As Paul Menzel recently pointed out on the linux-kernel mailing list, there is no such driver for the IPU6, so a mainline Linux kernel cannot drive it. As a result, the kernel lacks support for MIPI cameras on some current laptops, including some versions of the Thinkpad X1 Carbon and Dell XPS 13, which are relatively popular with Linux users (cameras using other interfaces, such as USB UVC, are generally supported). To get around this problem, Dell ships a closed-source, user-space driver in the Ubuntu build it offers on the XPS 13. Lenovo, instead, is not selling the affected systems with Linux preloaded at all at this point.

Laurent Pinchart provided more details on this situation. IPU6 support on Ubuntu is based on a kernel driver that provides a V4L2 interface, but which interfaces with a proprietary user-space driver to actually get the work done. As Ubuntu's Dell page notes, this solution is not without its costs: "CPU performance is impacted by a daemon doing buffer copying for v4l2 loopback device" and the camera can only provide 720p resolution. Pinchart went on to say that the IPU6 will not be the only problematic device out there:

Given the direction the industry is taking, this situation will become increasingly common in the future. With the notable exception of Raspberry Pi who is leading the way in open-source camera support, no SoC vendor is willing today to open their imaging algorithms.

Improving this situation will require work on a couple of fronts. On the user-space side, Pinchart pointed out that the libcamera project was created for the explicit purpose of supporting complex devices like the IPU6; this project was covered here in 2019. Among other things, libcamera was designed to allow the plugging-in of proprietary image-processing code while maximizing free-software choice. It currently supports the earlier IPU3 processor either with or without the proprietary plugin, though not all functionality is available without it.

Providing a similar level of support for the IPU6 should be possible, but it will take a fair amount of work. It also is going to need a proper kernel driver for the IPU6, which could be a problem. Evidently, the complexity of this device is such that the V4L2 API cannot support it, so a new API will be required. A candidate API exists in a preliminary form; it is called CAM (or KCAM) and, according to Sergey Senozhatsky, the plan is to get that merged into the kernel, then to add an IPU6 driver that implements this API. Pinchart responded that this merging will not happen quickly because the API, as proposed, is not seen favorably in the kernel community.

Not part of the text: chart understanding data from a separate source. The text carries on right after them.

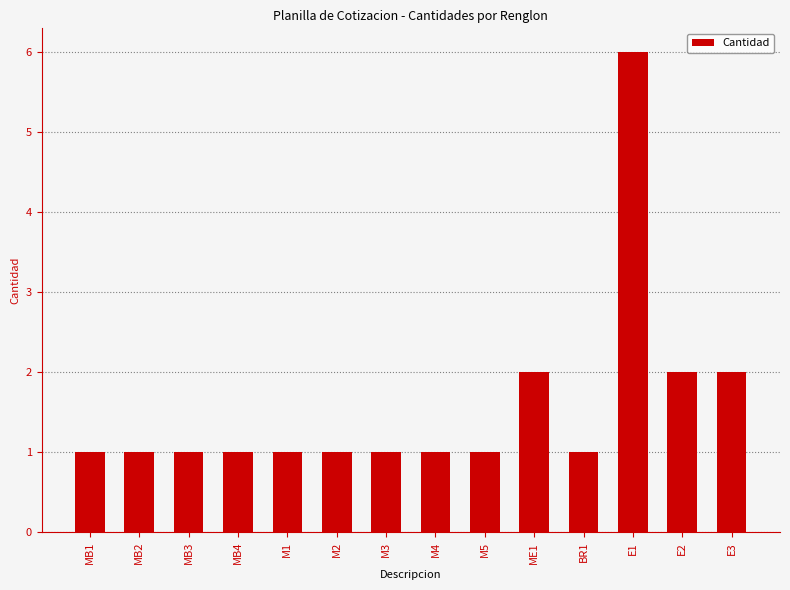

Reading left to right, transcribe all the data shown in this chart.

1	1	1	1	1	1	1	1	1	2	1	6	2	2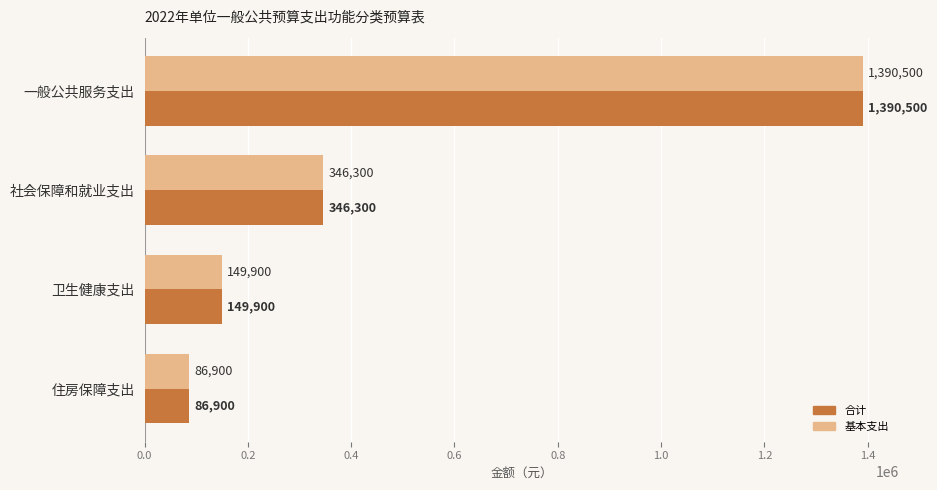

Is the value of 基本支出 at 一般公共服务支出 greater than the value of 合计 at 住房保障支出?

Yes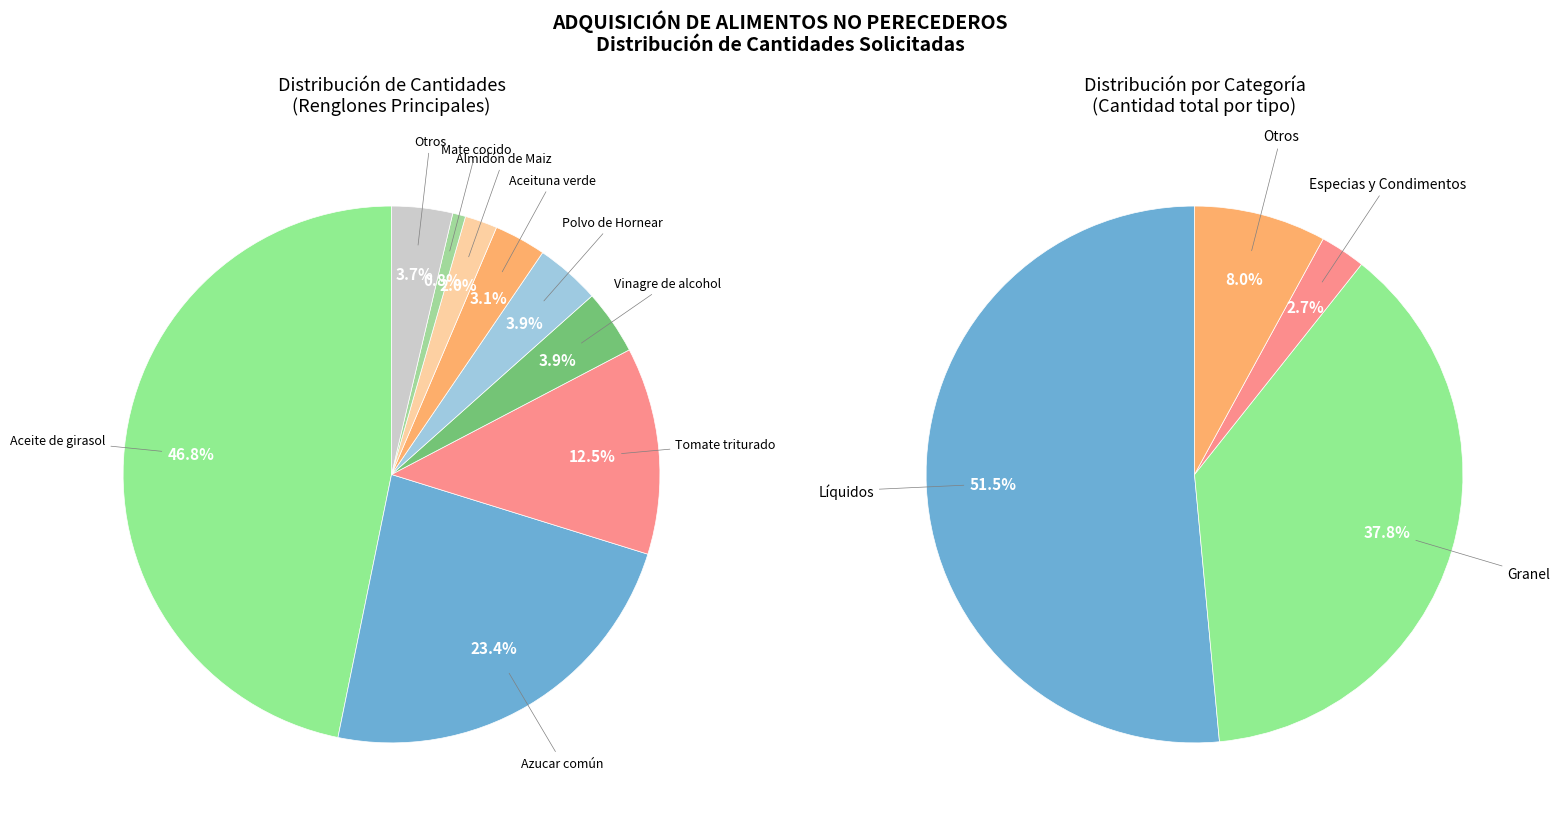

What is the largest slice in the pie chart?

Aceite de girasol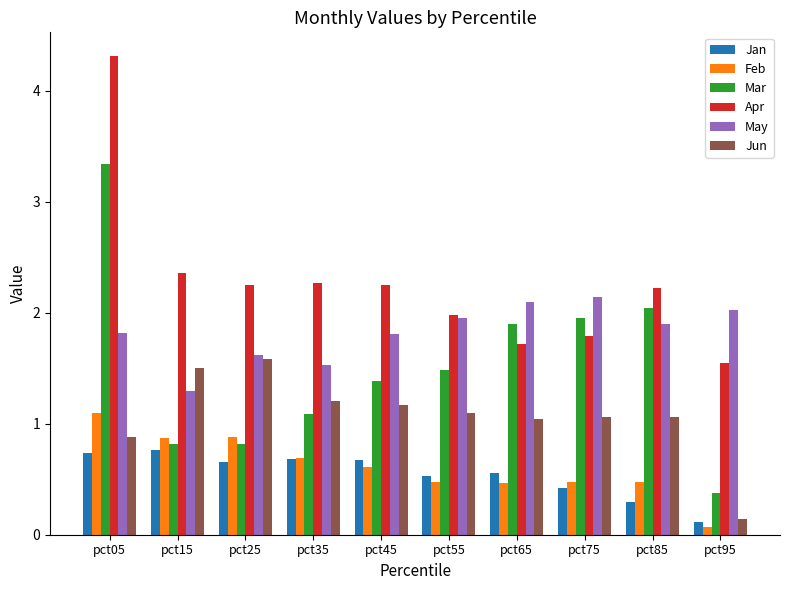

At which category is the sum across all series the highest?

pct05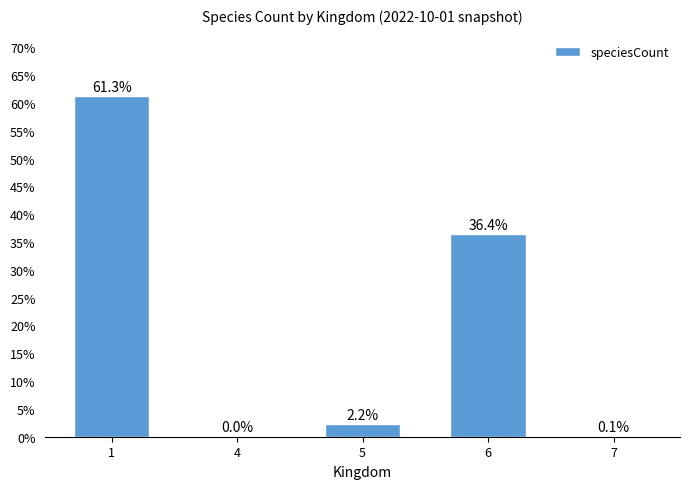

Between 1 and 6, which is larger?

1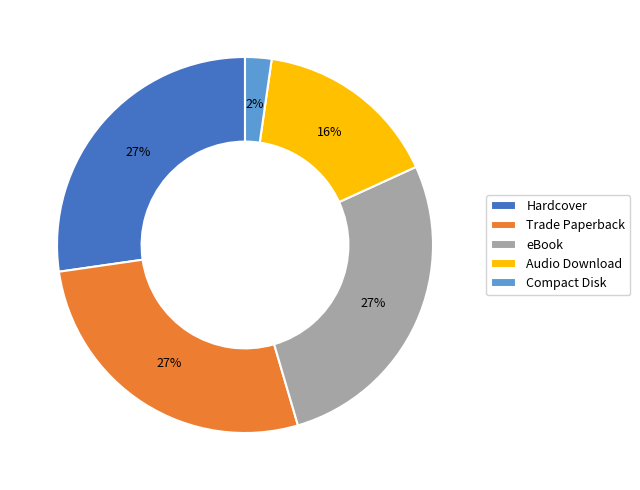

Is there any slice that represents more than half of the pie?

No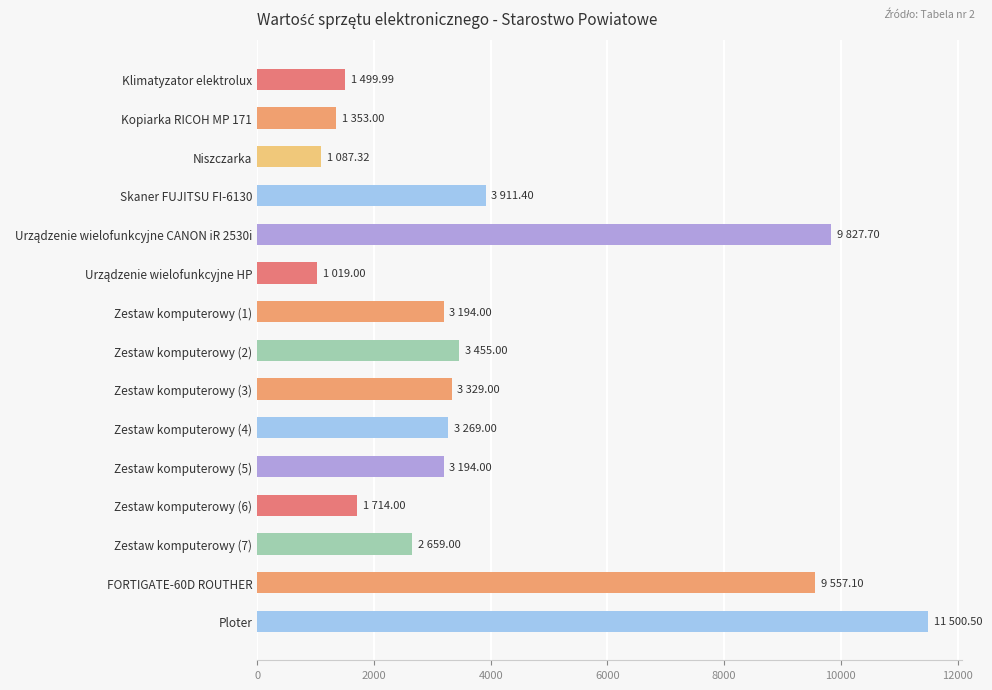

Count the number of categories in the chart.

15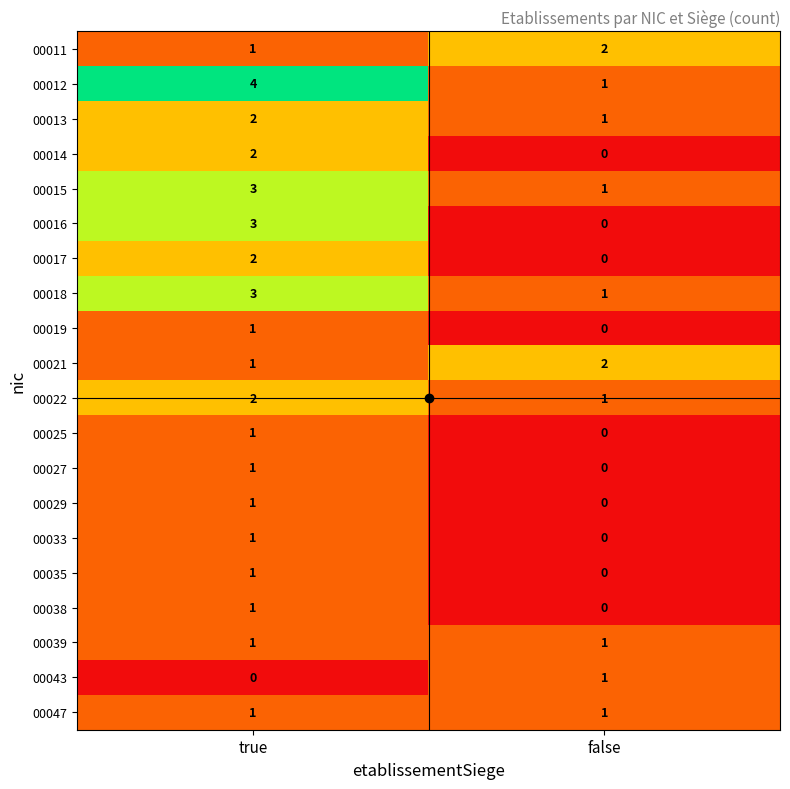

Rank the categories by 00013 value from lowest to highest.

false, true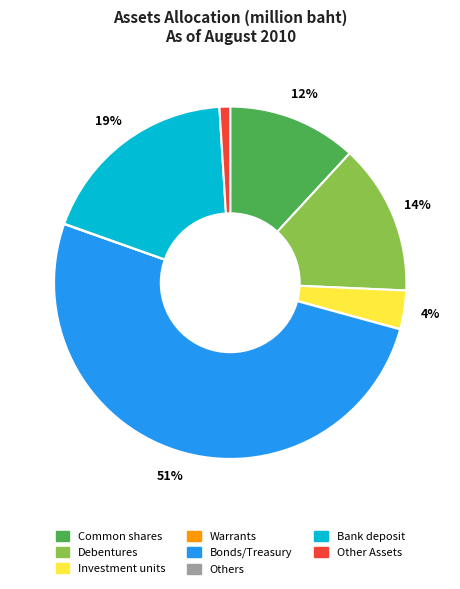

True or false: Bank deposit accounts for 19% of the total.

True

The V4L2 API has required extensive development and evolution over many years to reach its current point; it will not be replaced overnight. That is doubly true if the proposed alternative has been developed in isolation and never been through any sort of public discussion, which is the case here. Senozhatsky posted a pointer to a repository containing a CAM implementation, but that code is only enlightening in the vaguest terms. There is no documentation and no drivers actually implementing this API. It is highly abstracted; as Sakari Ailus put it: "I wouldn't have guessed this is an API for cameras if I hadn't been told so".

Creating a new camera API will be, as Ailus described it, "a major and risky endeavour"; it will require a long conversation, and it's not clear that CAM has moved the clock forward by much. According to Senozhatsky, the CAM code will not be submitted upstream for "several months". He later suggested that this plan could be accelerated, but the fact remains that the community has not even begun the process of designing an API that is suitable for the next generation of image processors.

The bottom line is that purchasers of Linux systems are going to have to be more careful for some time; many otherwise nice systems will not work fully without a proprietary camera driver and, as a result, will lack support in many distributions. Making this hardware work at all will involve losing CPU performance to the current workaround. Working all of this out is likely to take years and, even then, it's not clear that there will be viable free-software solutions available. It is a significant step backward for Intel, for Linux, and for the industry as a whole.